Carrot Cupcake Recipe

Recipe Source: Simply Recipes

Preparation Time: 20 minutes

Cooking Time: 25 minutes (plus 5-7 minutes for cooling)

Makes 8 cupcakes

Ingredients:1/4 cup of chopped walnuts

2 carrots, peeled and grated

1 medium egg

1/4 tsp of vanilla extract

1/2 cup of sugar

1/4 cup of vegetable oil

1/2 tsp of orange zest

1 cups of all-purpose flour

1/3 teaspoon of baking soda

1/2 teaspoons of baking powder

Pinch of salt

1/4 tsp of nutmeg powder

1/4 tsp of ground cardamom

Method:Preheat the oven to 350F. Toast the walnuts in the oven for 5 minutes. Remove from the oven and set aside to cool.
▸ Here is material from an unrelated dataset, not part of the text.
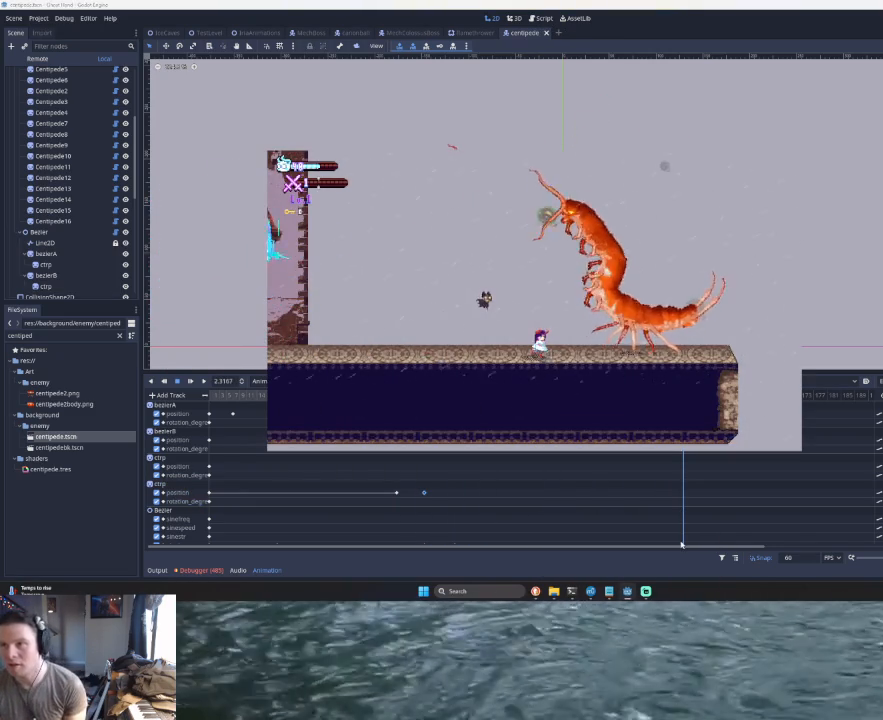
{"buttons": [], "left_stick": "center", "events": []}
Place the carrots, oil, sugar, eggs, vanilla extract and orange zest together in a bowl and whisk thoroughly.

In another bowl whisk the flour, baking soda, baking powder, salt, cardamom, and cinnamon.
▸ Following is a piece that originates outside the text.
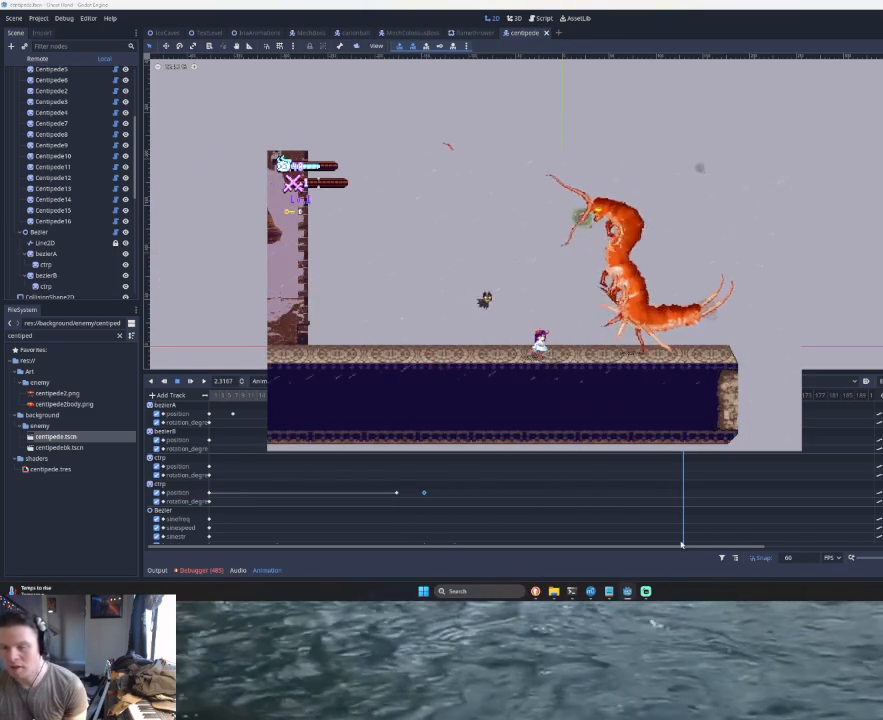
{"buttons": [], "left_stick": "center", "events": [[300, "left_stick", "left"], [467, "left_stick", "center"]]}
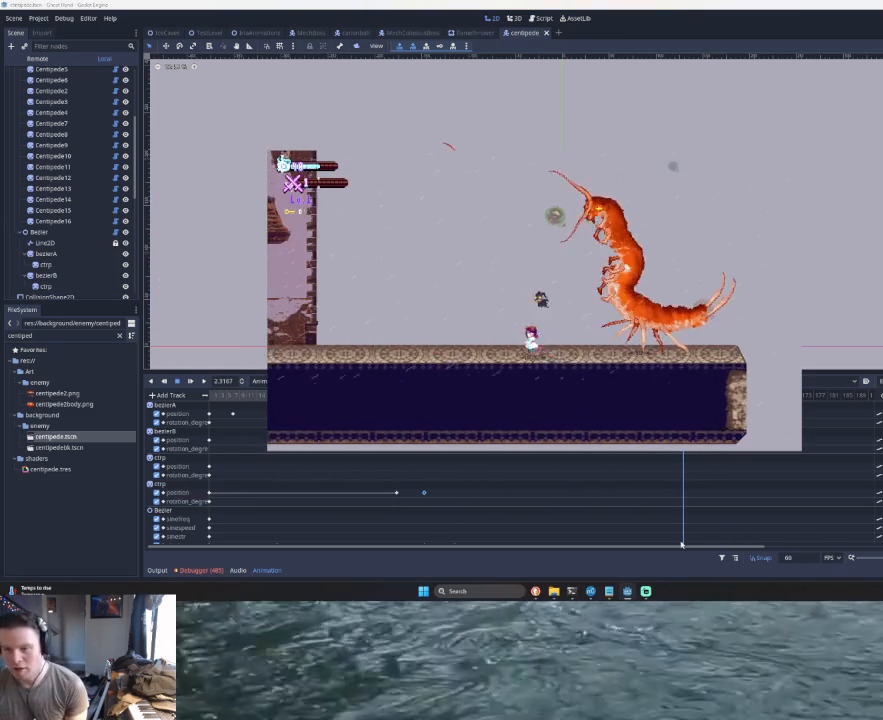
{"buttons": [], "left_stick": "up", "events": [[67, "left_stick", "right"], [233, "left_stick", "center"], [500, "left_stick", "up"]]}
Fold the flour mixture into the carrot mixture, being sure not to overmix. Fold in the toasted walnuts until evenly incorporated.

Scoop into cupcake papers about 1/2 to 3/4 full and bake for 19-21 minutes at 350F, being sure to rotate the pan after the first 15 minutes of baking. Afterwards allow to cool for 5 minutes before taking the cupcakes out of the cupcake tin and allowing them to fully cool.